# EXERCICES
1. D'après le texte sur les métiers oubliés, pourquoi le taupier récupère-t-il les peaux des taupes qu'il capture ? Répondez en une à trois phrases.
2. Reprenez le texte sur les métiers oubliés après sa dernière phrase et rédigez-en la suite.

La France des métiers oubliés

La France des métiers oubliés

Quatrième de couverture

- Plus de cent métiers entièrement disparus ou très différents de ceux d'aujourd'hui

- Quelques exemples : maréchal-ferrant, semeur, rémouleur, dentellière, batteur de sel, mineur, forgeron, rebouteux...

- Un ouvrage illustré par une iconographie riche : plus de 200 photos, cartes postales, images anciennes.

Extrait de La France des métiers oubliés

Introduction

Il serait vain de tenter de dresser la liste de tous les petits métiers exercés au siècle dernier. Certains subsistent sous des formes évoluées, et d'autres ont complètement disparu, emportés par ce qu'on appelle le progrès. Essayons de retrouver ce temps jadis où l'on fabrique les louches en bois, les cannes et les tamis à la main, où le potier tourne et cuit la vaisselle du quotidien dans son atelier, où les femmes cassent les cailloux au bord des routes pour les empierrer. Le chiffonnier collecte les vieux chiffons pour en faire du papier. Il récupère aussi les diverses peaux, en particulier celles des lapins. Aussi les villageois conservent-ils toutes les peaux des lapins qu'ils consomment : ils les font sécher en les retournant sur un support en bois et attendent le passage du marchand de peaux, qui s'annonce toujours par un tonitruant : «Peaux de lapin, peaux» qui effraie les enfants. Dans la même veine, à la demande des cultivateurs, le taupier place des pièges dans les cultures et récupère les peaux des taupes capturées afin de les revendre aux chapeliers pour faire le velours des chapeaux. Il se promène dans les campagnes avec, autour du cou, un collier de pièges sur lesquels sont encore suspendus les doux fouisseurs. Le fabricant de balais vosgiens utilise la bruyère ou le genêt séché pour confectionner des ustensiles robustes entièrement naturels. Les sabotiers comme les charbonniers et les bûcherons travaillent souvent en forêt à produire des sabots "presque inusables. À Paris, les marchands de cages, de graines, de mouron, de mousse, fréquentent assidûment le marché aux oiseaux. Aux abords du port de Toulon, lorsqu'on évoque le torpilleur, on ne parle pas d'un vaisseau militaire. Car, en ce temps-là, le tout-à-l'égout est encore un rêve d'urbaniste, et les «toilettes» se résument soit à des latrines publiques, soit, chez les particuliers, à des pots de chambre glissés sous le lit ou dissimulés dans la table de nuit.

# Entrées de données enregistrées

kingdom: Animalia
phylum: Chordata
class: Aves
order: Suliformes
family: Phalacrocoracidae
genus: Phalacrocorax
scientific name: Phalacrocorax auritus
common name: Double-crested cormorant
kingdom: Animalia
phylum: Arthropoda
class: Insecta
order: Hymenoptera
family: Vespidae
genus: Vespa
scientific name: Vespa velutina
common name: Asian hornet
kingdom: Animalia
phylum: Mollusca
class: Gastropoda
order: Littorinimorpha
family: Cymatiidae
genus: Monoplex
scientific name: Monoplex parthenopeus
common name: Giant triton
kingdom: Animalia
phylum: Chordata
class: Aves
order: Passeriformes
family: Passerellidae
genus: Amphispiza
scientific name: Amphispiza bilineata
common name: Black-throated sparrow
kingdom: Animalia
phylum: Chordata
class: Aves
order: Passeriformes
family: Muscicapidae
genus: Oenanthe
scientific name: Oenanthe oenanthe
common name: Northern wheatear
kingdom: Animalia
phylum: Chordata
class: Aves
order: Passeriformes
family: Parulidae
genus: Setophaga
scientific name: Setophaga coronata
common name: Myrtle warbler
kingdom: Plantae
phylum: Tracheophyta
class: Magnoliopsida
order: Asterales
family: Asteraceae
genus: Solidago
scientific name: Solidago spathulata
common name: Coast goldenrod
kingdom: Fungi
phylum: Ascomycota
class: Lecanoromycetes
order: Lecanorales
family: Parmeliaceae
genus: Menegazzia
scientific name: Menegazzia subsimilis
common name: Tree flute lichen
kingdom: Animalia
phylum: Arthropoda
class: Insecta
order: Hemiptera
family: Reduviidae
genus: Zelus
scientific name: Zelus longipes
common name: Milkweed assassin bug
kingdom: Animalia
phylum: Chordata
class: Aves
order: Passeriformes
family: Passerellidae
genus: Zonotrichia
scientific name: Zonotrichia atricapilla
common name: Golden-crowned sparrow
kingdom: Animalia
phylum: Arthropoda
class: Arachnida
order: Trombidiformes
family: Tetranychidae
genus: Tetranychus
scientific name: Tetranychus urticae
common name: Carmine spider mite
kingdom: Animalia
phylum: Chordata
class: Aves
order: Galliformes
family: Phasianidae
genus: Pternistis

# LISTE DES RÉPONSES
1. Le taupier récupère ces peaux pour les revendre aux chapeliers, qui s'en servent pour faire le velours des chapeaux.

2.
Le rôle du «torpilleur» - le vidangeur - est donc essentiel pour l'hygiène urbaine. A son appel, les ménagères apportent les contenus des pots de chambre rassemblés dans des seaux qui sont déversés dans une cuve métallique. Le produit de cette collecte est ensuite utilisé comme engrais.
La France des métiers oubliés est un hommage à tous ces métiers. Ils renferment des souvenirs et des anecdotes, des parcours d'hommes et de femmes dans la France de la Belle Époque. Des côtes bretonnes aux sommets des Pyrénées, redécouvrez ces professions d'antan.